→ **Problem**: The lines to reproduce from the material below are those from the one containing "Measuring general inflammation" through the one containing "- [[Chronic Low-Level Inflammation]]", both included; write them out exactly and add nothing.

Extracted information section start

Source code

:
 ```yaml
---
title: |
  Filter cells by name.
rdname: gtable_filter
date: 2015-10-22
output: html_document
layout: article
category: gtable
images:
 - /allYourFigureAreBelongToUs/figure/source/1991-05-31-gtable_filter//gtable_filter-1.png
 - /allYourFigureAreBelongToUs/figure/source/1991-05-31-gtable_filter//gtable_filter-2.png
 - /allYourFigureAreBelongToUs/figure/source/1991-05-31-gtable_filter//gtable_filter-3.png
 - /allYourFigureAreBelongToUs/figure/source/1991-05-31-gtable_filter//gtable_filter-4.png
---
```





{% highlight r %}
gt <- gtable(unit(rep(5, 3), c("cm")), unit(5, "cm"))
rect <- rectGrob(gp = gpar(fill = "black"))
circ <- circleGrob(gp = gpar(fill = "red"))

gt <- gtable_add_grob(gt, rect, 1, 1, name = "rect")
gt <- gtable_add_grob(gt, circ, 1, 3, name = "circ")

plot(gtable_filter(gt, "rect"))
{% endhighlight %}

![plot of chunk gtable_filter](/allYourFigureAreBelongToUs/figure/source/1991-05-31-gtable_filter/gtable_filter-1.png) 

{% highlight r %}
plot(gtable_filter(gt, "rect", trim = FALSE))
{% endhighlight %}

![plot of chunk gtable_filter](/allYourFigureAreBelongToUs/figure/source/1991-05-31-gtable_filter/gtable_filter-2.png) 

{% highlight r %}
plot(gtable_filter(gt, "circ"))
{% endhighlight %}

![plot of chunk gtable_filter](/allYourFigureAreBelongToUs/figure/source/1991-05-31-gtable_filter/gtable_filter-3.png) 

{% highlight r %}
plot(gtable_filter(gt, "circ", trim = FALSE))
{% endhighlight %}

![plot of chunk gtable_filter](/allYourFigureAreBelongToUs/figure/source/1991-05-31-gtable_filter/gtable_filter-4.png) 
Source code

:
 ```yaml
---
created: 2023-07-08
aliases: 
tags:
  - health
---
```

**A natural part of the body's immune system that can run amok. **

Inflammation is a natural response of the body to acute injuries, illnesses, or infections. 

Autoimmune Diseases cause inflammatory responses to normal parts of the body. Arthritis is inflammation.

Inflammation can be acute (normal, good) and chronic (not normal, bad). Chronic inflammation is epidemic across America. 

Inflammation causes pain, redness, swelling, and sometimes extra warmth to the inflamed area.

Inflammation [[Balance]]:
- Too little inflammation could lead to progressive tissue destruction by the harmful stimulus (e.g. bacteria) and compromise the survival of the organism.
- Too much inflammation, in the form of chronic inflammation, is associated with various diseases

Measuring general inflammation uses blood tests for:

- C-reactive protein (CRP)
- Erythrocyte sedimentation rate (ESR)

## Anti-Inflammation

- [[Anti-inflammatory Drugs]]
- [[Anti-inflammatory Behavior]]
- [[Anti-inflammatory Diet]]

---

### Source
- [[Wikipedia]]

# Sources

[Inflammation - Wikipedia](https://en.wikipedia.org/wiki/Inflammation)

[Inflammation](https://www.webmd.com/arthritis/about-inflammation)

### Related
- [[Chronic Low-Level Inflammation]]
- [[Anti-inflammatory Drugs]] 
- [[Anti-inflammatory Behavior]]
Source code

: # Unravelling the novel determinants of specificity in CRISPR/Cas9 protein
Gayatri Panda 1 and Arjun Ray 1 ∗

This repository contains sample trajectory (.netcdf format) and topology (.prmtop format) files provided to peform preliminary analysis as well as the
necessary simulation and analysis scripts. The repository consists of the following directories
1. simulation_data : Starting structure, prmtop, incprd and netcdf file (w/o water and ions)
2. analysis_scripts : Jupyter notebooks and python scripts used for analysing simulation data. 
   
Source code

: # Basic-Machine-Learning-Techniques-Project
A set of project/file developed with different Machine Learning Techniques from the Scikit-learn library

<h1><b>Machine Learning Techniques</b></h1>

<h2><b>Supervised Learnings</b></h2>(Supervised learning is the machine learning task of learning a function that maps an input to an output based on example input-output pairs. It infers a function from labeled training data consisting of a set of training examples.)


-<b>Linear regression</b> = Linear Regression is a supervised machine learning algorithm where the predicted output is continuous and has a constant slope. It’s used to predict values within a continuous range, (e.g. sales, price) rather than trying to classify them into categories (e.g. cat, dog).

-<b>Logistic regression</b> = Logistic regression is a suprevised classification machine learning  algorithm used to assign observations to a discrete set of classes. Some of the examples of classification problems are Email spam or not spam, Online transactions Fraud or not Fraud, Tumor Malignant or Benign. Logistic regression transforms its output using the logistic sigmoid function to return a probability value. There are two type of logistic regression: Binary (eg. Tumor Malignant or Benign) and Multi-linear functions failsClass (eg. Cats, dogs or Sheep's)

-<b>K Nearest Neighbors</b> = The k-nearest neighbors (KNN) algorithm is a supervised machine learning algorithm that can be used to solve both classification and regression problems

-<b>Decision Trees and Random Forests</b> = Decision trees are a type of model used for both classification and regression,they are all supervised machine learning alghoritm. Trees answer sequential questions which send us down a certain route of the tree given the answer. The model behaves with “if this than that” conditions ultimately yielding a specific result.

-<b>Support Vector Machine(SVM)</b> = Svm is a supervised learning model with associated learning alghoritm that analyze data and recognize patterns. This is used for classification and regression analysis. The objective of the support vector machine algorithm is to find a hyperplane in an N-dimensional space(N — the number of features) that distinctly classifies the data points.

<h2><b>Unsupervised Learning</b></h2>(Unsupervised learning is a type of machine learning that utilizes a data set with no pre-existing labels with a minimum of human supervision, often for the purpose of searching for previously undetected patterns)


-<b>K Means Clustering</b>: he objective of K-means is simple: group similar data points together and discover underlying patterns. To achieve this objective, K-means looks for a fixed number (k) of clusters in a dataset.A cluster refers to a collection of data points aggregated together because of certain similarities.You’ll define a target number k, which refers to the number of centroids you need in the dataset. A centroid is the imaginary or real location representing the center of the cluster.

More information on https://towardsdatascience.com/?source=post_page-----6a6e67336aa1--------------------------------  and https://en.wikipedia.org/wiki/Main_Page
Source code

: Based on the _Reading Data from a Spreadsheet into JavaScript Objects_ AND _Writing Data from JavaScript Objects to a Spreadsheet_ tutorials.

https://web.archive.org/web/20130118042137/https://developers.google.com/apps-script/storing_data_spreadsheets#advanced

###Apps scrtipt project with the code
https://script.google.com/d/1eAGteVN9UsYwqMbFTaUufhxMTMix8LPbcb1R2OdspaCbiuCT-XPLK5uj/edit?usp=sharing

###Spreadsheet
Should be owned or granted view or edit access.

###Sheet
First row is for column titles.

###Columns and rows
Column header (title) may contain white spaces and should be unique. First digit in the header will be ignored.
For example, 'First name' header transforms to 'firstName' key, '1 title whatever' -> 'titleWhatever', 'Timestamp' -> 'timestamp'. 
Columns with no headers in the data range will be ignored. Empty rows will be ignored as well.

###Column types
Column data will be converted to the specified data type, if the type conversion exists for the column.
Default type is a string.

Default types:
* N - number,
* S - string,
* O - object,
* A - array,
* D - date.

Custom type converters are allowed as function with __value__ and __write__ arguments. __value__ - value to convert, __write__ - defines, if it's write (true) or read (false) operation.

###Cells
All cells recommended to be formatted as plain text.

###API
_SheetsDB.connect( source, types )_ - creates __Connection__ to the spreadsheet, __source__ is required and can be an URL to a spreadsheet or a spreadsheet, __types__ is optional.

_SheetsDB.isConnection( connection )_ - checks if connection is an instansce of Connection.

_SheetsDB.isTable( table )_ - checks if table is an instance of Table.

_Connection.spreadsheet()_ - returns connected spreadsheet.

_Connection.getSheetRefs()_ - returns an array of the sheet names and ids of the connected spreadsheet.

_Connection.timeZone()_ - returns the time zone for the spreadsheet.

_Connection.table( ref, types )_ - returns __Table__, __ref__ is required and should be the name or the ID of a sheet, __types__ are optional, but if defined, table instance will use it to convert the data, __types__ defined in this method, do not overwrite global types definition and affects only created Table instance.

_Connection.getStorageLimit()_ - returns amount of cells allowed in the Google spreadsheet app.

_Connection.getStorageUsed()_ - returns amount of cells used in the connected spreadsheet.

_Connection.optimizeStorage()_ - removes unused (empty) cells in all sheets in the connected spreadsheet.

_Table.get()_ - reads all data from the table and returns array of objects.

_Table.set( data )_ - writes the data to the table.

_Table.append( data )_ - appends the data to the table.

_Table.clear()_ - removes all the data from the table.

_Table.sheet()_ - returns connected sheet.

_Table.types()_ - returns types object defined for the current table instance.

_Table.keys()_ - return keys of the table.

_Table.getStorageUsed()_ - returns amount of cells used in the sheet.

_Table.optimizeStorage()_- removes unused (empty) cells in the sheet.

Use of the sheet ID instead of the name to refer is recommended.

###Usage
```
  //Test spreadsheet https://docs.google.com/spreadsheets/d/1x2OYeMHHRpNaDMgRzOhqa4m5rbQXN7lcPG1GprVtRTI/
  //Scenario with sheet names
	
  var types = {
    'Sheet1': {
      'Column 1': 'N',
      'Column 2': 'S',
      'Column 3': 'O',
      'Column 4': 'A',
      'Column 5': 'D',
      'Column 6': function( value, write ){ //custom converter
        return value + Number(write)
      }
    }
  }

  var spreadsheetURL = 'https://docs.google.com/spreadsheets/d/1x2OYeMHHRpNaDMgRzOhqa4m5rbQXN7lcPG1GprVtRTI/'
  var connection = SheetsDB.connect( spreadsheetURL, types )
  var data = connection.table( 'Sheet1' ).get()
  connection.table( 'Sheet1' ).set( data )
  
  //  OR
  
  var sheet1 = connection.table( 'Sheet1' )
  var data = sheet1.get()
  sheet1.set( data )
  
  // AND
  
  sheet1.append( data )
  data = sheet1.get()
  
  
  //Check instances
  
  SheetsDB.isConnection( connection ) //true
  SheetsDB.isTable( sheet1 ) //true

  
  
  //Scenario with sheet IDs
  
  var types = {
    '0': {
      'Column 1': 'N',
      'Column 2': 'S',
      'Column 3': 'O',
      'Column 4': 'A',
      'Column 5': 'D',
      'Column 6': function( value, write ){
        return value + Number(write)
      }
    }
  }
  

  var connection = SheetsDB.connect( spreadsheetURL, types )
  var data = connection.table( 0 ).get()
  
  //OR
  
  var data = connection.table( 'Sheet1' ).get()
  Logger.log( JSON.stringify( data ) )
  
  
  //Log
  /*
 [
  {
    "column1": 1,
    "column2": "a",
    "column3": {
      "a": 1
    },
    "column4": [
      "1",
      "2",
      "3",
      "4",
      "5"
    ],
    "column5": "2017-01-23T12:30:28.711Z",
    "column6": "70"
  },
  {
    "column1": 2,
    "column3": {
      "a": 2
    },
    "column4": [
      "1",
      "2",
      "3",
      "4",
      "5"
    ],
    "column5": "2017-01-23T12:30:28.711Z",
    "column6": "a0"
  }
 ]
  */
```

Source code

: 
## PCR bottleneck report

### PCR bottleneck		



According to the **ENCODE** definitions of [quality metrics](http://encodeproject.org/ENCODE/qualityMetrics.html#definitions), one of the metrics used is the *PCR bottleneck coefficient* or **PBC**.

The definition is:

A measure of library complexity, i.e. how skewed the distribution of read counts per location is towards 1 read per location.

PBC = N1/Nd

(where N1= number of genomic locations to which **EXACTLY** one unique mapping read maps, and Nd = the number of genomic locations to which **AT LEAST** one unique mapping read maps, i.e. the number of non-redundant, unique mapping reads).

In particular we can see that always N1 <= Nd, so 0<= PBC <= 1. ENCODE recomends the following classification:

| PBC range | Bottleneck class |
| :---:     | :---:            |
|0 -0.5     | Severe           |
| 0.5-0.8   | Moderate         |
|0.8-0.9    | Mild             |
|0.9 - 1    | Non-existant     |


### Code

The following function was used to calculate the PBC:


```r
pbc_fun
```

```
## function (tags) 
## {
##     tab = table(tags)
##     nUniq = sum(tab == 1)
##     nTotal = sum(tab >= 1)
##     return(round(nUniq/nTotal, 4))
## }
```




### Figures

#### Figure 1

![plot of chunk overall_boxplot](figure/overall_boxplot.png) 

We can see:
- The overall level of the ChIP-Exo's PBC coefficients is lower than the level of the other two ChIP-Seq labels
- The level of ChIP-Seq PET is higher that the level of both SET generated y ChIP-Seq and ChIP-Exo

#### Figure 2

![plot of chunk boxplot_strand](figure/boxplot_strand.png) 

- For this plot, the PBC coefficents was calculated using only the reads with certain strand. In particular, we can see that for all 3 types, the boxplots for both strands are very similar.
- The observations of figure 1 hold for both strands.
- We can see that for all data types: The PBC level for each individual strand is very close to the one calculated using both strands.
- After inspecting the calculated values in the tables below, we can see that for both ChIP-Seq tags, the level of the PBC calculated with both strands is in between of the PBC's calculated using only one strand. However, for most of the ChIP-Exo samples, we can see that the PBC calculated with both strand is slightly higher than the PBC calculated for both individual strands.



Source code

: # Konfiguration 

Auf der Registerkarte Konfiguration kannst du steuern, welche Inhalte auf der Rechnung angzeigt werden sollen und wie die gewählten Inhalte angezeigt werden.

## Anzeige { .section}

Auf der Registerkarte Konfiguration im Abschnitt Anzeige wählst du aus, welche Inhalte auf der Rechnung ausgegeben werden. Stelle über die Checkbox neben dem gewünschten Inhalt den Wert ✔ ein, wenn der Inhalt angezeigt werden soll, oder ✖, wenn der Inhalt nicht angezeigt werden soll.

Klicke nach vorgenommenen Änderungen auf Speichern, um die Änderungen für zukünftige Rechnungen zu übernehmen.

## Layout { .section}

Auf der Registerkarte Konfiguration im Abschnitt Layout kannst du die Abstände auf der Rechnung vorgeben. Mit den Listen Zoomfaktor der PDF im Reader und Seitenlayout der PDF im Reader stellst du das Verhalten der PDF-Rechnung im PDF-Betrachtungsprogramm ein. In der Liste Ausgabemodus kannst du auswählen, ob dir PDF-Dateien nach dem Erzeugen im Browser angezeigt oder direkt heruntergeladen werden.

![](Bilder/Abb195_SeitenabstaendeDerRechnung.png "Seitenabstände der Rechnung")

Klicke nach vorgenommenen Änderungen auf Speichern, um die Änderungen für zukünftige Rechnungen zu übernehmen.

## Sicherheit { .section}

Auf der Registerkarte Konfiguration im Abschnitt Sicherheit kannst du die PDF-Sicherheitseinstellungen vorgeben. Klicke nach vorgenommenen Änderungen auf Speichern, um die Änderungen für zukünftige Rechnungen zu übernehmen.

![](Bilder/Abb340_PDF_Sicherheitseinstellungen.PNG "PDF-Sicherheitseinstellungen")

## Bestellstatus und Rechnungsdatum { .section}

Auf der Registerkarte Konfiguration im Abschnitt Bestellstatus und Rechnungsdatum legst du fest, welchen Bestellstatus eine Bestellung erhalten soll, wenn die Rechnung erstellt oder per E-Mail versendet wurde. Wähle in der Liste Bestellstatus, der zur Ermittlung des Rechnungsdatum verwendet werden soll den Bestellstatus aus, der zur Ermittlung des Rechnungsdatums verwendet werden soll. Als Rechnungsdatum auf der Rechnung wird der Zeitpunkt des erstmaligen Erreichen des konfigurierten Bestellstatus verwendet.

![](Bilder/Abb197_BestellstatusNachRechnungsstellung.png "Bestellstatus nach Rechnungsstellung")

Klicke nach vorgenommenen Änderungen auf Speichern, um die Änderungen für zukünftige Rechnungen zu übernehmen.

Extracted information section end

→ **Task solution**:
Measuring general inflammation uses blood tests for:

- C-reactive protein (CRP)
- Erythrocyte sedimentation rate (ESR)

## Anti-Inflammation

- [[Anti-inflammatory Drugs]]
- [[Anti-inflammatory Behavior]]
- [[Anti-inflammatory Diet]]

---

### Source
- [[Wikipedia]]

# Sources

[Inflammation - Wikipedia](https://en.wikipedia.org/wiki/Inflammation)

[Inflammation](https://www.webmd.com/arthritis/about-inflammation)

### Related
- [[Chronic Low-Level Inflammation]]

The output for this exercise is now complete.